MATH1324 Introduction to Statistics Assignment 3

Simple Linear Regression

Harsha Kumar(S3752953), Soumya Hiremath(S3746319)

June 2, 2019

Introduction

A simple linear regression is used to examine relationship between two quantative variables by predicting the value of dependent variable y, assuming predictor variable x provides information about it.

Steps involved are:

Import the dataset
Do exploratory analysis
Check outliers
Check correlation
Create a relationship model using the lm() function
Find the coefficients from the model created
Plot relationship graph

Problem Statement

Can years of experience of employees be used to predict the salary?

This can be achieved using simple linear regression with which we predict salary (Salary) by establishing a statistically significant linear relationship with years of experience(YearsExperience) and correlation to measure the strength of the linear relationship between the two variables.

Data

The dataset used is Open Data from Kaggle.com, choosen from the below link:

https://www.kaggle.com/karthickveerakumar/salary-data-simple-linear-regression/version/1

The dataset contains 30 observations with two variables which are:

YearsExperience: continous numerical values
Salary: continous numerical values

Data Exploratory Analysis.

The data is loaded and evaluated using str function to check the data types and values of the attributes.

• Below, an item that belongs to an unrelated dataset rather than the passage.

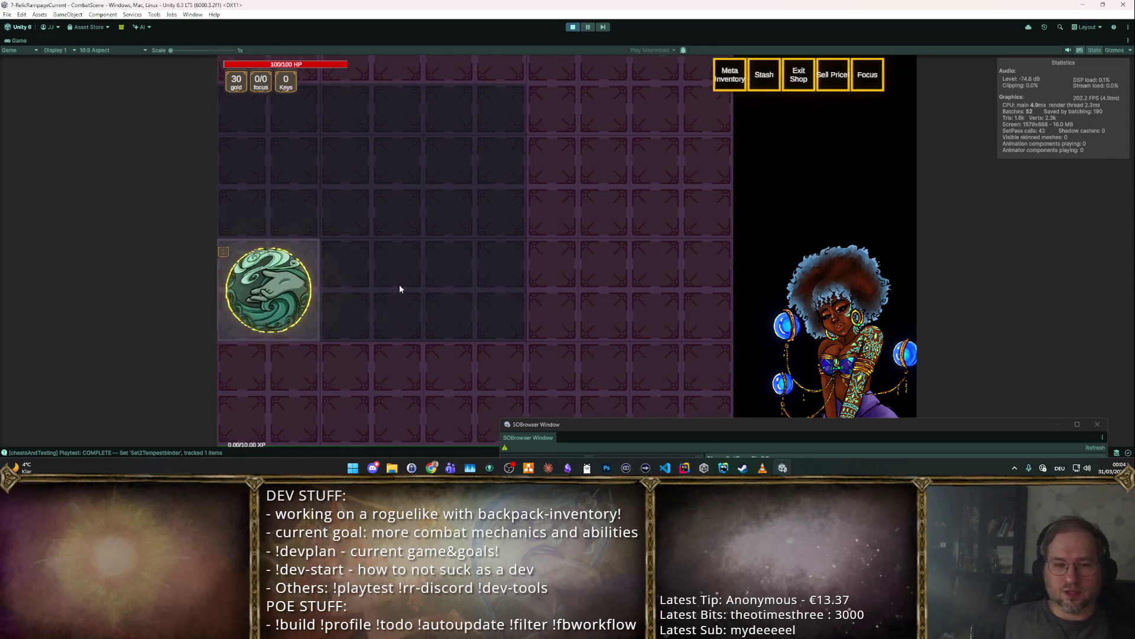
{"action": "mouse_move", "coordinate": [420, 275]}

When data analysis is performed, data containing missing values is often encountered. In our dataset there are no missing values.

#Importing the dataset
Salary<- read.csv("C:/Users/soumya/Desktop/is/Salary_Data.csv")

#Evaluating dataset using str function
str(Salary)

## 'data.frame':    30 obs. of  2 variables:
##  $ YearsExperience: num  1.1 1.3 1.5 2 2.2 2.9 3 3.2 3.2 3.7 ...
##  $ Salary         : num  39343 46205 37731 43525 39891 ...

#Checking missing values
print(Salary$Salary[is.na(Salary$Salary)])

## numeric(0)

print(Salary$YearsExperience[is.na(Salary$YearsExperience)])

## numeric(0)

Descriptive Statistics and Visualisation

The tables below shows the statistical summaries about the variables in the dataset.The box plot is used to visualize the outliers for each variable in the relation. From the below plot we can see there are no outliers found.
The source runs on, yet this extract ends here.